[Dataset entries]
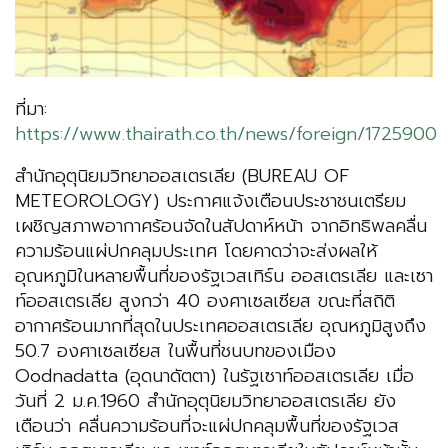
ที่มา:
https://www.thairath.co.th/news/foreign/1725900
สำนักอุตุนิยมวิทยาออสเตรเลีย (BUREAU OF
METEOROLOGY) ประกาศแจ้งเตือนประชาชนเตรียม
เผชิญสภาพอากาศร้อนจัดในสัปดาห์หน้า จากอิทธิพลคลื่น
ความร้อนแผ่ปกคลุมประเทศ โดยคาดว่าจะส่งผลให้
อุณหภูมิในหลายพื้นที่ของรัฐเวสเทิร์น ออสเตรเลีย และเซา
ท์ออสเตรเลีย สูงกว่า 40 องศาเซลเซียส ขณะที่สถิติ
อากาศร้อนมากที่สุดในประเทศออสเตรเลีย อุณหภูมิสูงถึง
50.7 องศาเซลเซียส ในพื้นที่ชนบทของเมือง
Oodnadatta (อุดนาดัตตา) ในรัฐเซาท์ออสเตรเลีย เมื่อ
วันที่ 2 ม.ค.1960 สำนักอุตุนิยมวิทยาออสเตรเลีย ยัง
เตือนว่า คลื่นความร้อนที่จะแผ่ปกคลุมพื้นที่ของรัฐเวส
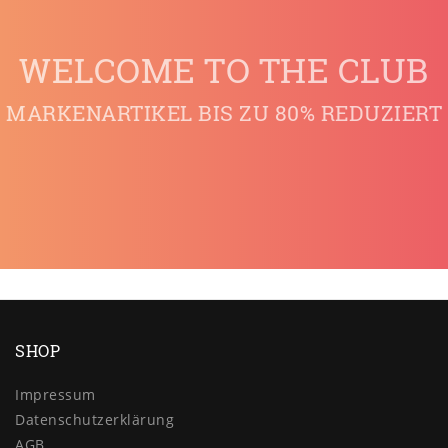
WELCOME TO THE CLUB
MARKENARTIKEL BIS ZU 80% REDUZIERT
SHOP
Impressum
Daten­schutz­erklärung
AGB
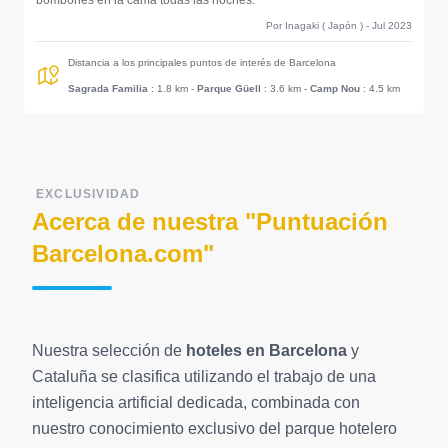
bombones en la cama todas las noches.
Por Inagaki ( Japón ) - Jul 2023
Distancia a los principales puntos de interés de Barcelona
Sagrada Familia
: 1.8 km
-
Parque Güell
: 3.6 km
-
Camp Nou
: 4.5 km
EXCLUSIVIDAD
Acerca de nuestra "Puntuación
Barcelona.com"
Nuestra selección de
hoteles en Barcelona
y
Cataluña se clasifica utilizando el trabajo de una
inteligencia artificial dedicada, combinada con
nuestro conocimiento exclusivo del parque hotelero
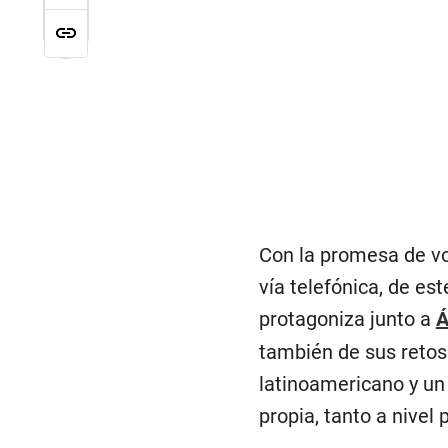
Con la promesa de vo
vía telefónica, de es
protagoniza junto a
Á
también de sus retos
latinoamericano y un
propia, tanto a nivel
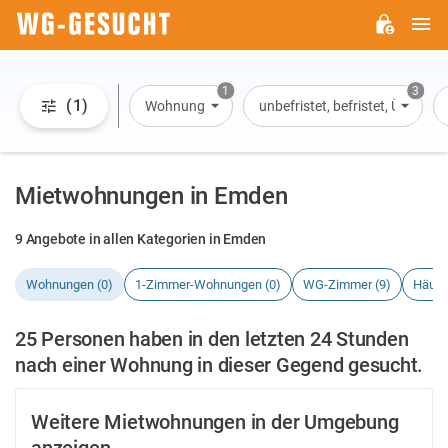
H
WG-
GESUCHT.DE
1
3
(1)
Wohnung
unbefristet, befristet, Überna
Mietwohnungen in Emden
9 Angebote in allen Kategorien in Emden
Wohnungen (0)
1-Zimmer-Wohnungen (0)
WG-Zimmer (9)
Häuse
25 Personen haben in den letzten 24 Stunden
nach einer Wohnung in dieser Gegend gesucht.
Weitere Mietwohnungen in der Umgebung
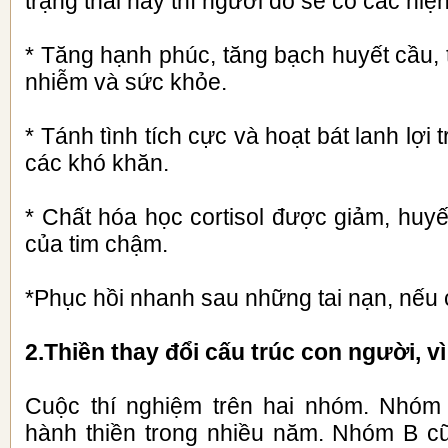
trạng thái nầy thì người đó sẽ có các hiệ
* Tăng hạnh phúc, tăng bạch huyết cầu,
nhiễm và sức khỏe.
* Tánh tình tích cực và hoạt bát lanh lợi 
các khó khăn.
* Chất hóa học cortisol được giảm, huyế
của tim chậm.
*Phục hồi nhanh sau những tai nạn, nếu 
2.
Thiền thay đổi cấu trúc con người, vì
Cuộc thí nghiệm trên hai nhóm. Nhóm
hành thiền trong nhiều năm. Nhóm B c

(EXERCISE DIRECTIONS): Present the text lines from all the records above as a Markdown table with a "No." column for the row number and a "Line" column for the line itself, skipping blank lines. Leave the pictures out of your answer.

(RESPONSE FOR THIS EXERCISE):
| No. | Line |
|---|---|
| 1 | ที่มา: |
| 2 | https://www.thairath.co.th/news/foreign/1725900 |
| 3 | สำนักอุตุนิยมวิทยาออสเตรเลีย (BUREAU OF |
| 4 | METEOROLOGY) ประกาศแจ้งเตือนประชาชนเตรียม |
| 5 | เผชิญสภาพอากาศร้อนจัดในสัปดาห์หน้า จากอิทธิพลคลื่น |
| 6 | ความร้อนแผ่ปกคลุมประเทศ โดยคาดว่าจะส่งผลให้ |
| 7 | อุณหภูมิในหลายพื้นที่ของรัฐเวสเทิร์น ออสเตรเลีย และเซา |
| 8 | ท์ออสเตรเลีย สูงกว่า 40 องศาเซลเซียส ขณะที่สถิติ |
| 9 | อากาศร้อนมากที่สุดในประเทศออสเตรเลีย อุณหภูมิสูงถึง |
| 10 | 50.7 องศาเซลเซียส ในพื้นที่ชนบทของเมือง |
| 11 | Oodnadatta (อุดนาดัตตา) ในรัฐเซาท์ออสเตรเลีย เมื่อ |
| 12 | วันที่ 2 ม.ค.1960 สำนักอุตุนิยมวิทยาออสเตรเลีย ยัง |
| 13 | เตือนว่า คลื่นความร้อนที่จะแผ่ปกคลุมพื้นที่ของรัฐเวส |
| 14 | WELCOME TO THE CLUB |
| 15 | MARKENARTIKEL BIS ZU 80% REDUZIERT |
| 16 | SHOP |
| 17 | Impressum |
| 18 | Daten­schutz­erklärung |
| 19 | AGB |
| 20 | bombones en la cama todas las noches. |
| 21 | Por Inagaki ( Japón ) - Jul 2023 |
| 22 | Distancia a los principales puntos de interés de Barcelona |
| 23 | Sagrada Familia |
| 24 | : 1.8 km |
| 25 | - |
| 26 | Parque Güell |
| 27 | : 3.6 km |
| 28 | - |
| 29 | Camp Nou |
| 30 | : 4.5 km |
| 31 | EXCLUSIVIDAD |
| 32 | Acerca de nuestra "Puntuación |
| 33 | Barcelona.com" |
| 34 | Nuestra selección de |
| 35 | hoteles en Barcelona |
| 36 | y |
| 37 | Cataluña se clasifica utilizando el trabajo de una |
| 38 | inteligencia artificial dedicada, combinada con |
| 39 | nuestro conocimiento exclusivo del parque hotelero |
| 40 | Con la promesa de vo |
| 41 | vía telefónica, de es |
| 42 | protagoniza junto a |
| 43 | Á |
| 44 | también de sus retos |
| 45 | latinoamericano y un |
| 46 | propia, tanto a nivel |
| 47 | H |
| 48 | WG- |
| 49 | GESUCHT.DE |
| 50 | 1 |
| 51 | 3 |
| 52 | (1) |
| 53 | Wohnung |
| 54 | unbefristet, befristet, Überna |
| 55 | Mietwohnungen in Emden |
| 56 | 9 Angebote in allen Kategorien in Emden |
| 57 | Wohnungen (0) |
| 58 | 1-Zimmer-Wohnungen (0) |
| 59 | WG-Zimmer (9) |
| 60 | Häuse |
| 61 | 25 Personen haben in den letzten 24 Stunden |
| 62 | nach einer Wohnung in dieser Gegend gesucht. |
| 63 | Weitere Mietwohnungen in der Umgebung |
| 64 | trạng thái nầy thì người đó sẽ có các hiệ |
| 65 | * Tăng hạnh phúc, tăng bạch huyết cầu, |
| 66 | nhiễm và sức khỏe. |
| 67 | * Tánh tình tích cực và hoạt bát lanh lợi  |
| 68 | các khó khăn. |
| 69 | * Chất hóa học cortisol được giảm, huyế |
| 70 | của tim chậm. |
| 71 | *Phục hồi nhanh sau những tai nạn, nếu  |
| 72 | 2. |
| 73 | Thiền thay đổi cấu trúc con người, vì |
| 74 | Cuộc thí nghiệm trên hai nhóm. Nhóm |
| 75 | hành thiền trong nhiều năm. Nhóm B c |